Preparation of freestanding and flexible vanadium dioxide membranes with multifunctional applications

Abstract

Freestanding vanadium dioxide (f-VO₂) membranes with reversible metal–insulator transition (MIT) are emerging as promising candidates for intelligent functional devices. However, achieving f-VO₂ membranes in an efficient and cost-effective manner remains a significant challenge. Herein, we present a facile and low-cost method combining vacuum filtration and post-thermal treatment to fabricate f-VO₂ membranes, in which H₂V₃O₈ nanowires with a large aspect ratio are employed as the precursor, and polyethyleneimine (PEI) is introduced as a reducing agent. The resulting f-VO₂ membranes are composed of a continuous VO₂ nanowire network, and the resistance change ratio is close to 4 orders of magnitude during the MIT process. The flexibility of f-VO₂ can be further improved by introducing polydimethylsiloxane (PDMS).

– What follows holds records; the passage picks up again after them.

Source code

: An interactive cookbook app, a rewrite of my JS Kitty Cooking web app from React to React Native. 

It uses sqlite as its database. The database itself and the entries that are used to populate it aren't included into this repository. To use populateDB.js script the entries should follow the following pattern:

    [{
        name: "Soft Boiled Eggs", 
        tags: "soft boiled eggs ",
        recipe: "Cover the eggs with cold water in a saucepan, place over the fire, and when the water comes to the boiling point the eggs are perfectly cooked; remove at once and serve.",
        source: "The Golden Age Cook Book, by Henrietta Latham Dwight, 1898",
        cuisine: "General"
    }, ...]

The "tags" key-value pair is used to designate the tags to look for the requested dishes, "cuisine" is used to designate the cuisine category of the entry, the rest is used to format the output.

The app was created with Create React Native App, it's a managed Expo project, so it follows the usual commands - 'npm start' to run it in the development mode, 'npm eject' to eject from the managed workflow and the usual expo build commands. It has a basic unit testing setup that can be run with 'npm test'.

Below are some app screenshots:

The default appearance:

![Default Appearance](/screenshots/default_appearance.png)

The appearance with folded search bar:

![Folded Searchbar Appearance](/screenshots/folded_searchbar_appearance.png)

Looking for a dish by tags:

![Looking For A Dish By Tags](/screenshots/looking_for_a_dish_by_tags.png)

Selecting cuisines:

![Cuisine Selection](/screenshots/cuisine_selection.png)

In the X-band, the f-VO₂/PDMS composite membrane demonstrates exceptional switchable electromagnetic interference (EMI) shielding performance, with ΔSE reaching ∼30 dB. Additionally, the photoresponse behavior, information encryption design, and infrared modulation properties of the f-VO₂ membranes are also explored. These findings highlight the multifunctionality of the f-VO₂ membrane, which holds great potential for broader applications.